Last, it is our goal at the Stirring to do something very impactful at the close of a special service - some awe inspiring moment, a lasting impression or thought. This prevents our pastor from breaking the feel of the moment by making another announcement to encourage people to view the art. But without that reminder at the end of the service, most folks just go straight out the doors. There are probably a number of other factors that contribute to the lack of interest in the shows on a holiday night.
Now, on the 2 occasions that we did an art focused service followed by a reception, we had a much better turnout in the gallery. At those 2 events, the attendance was only 340 and 460 but there was 2-3 times as many people that checked out the gallery. We also had ample volunteer support for greeting, mingling, set-up and take down, and folks doing refreshments. We even had live music in the foyer. It had a much more professional art opening feel. I think next year I'm going to stick to more of this format and not try to add to the clutter and craziness of holiday services.

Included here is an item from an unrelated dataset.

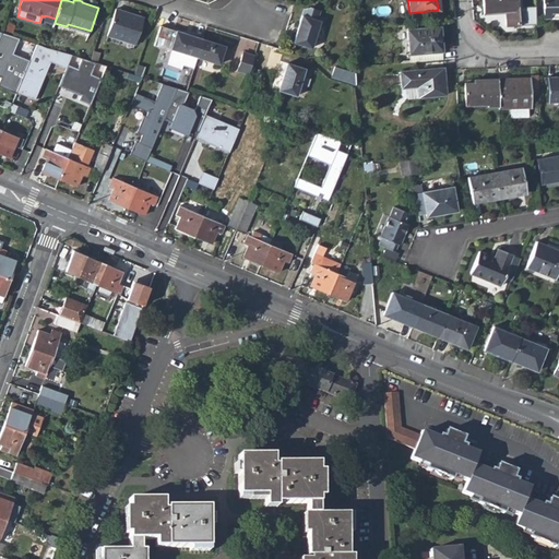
[(483,0),(484,14),(504,13),(506,24),(528,23),(527,6),(521,6),(520,0),(483,0)]
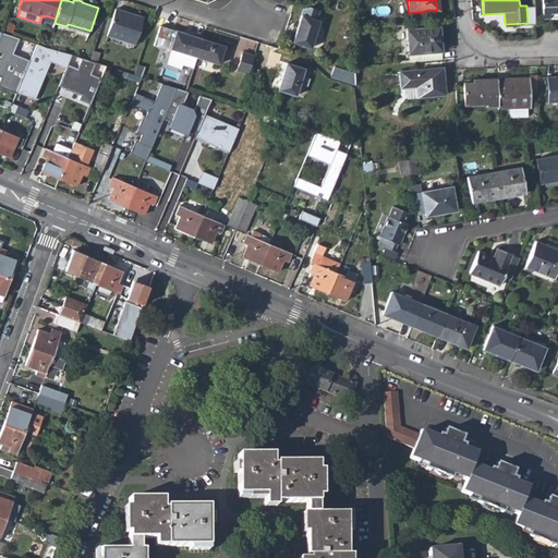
[(557,0),(541,0),(542,17),(557,15),(557,0)]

*Side note: Joey at LifeLink commented to me that he had a different results at his gallery. So I should probably point out that the location of your gallery space is probably a big factor. At the Stirring, the gallery space is upstairs on the second floor balcony over looking the foyer of the sanctuary. It's not really a part of the natural flow of traffic. LifeLink's gallery space on the other hand is located right next to the sanctuary and their info/coffee tables. As a result, they have more people check it out when the attendance is high.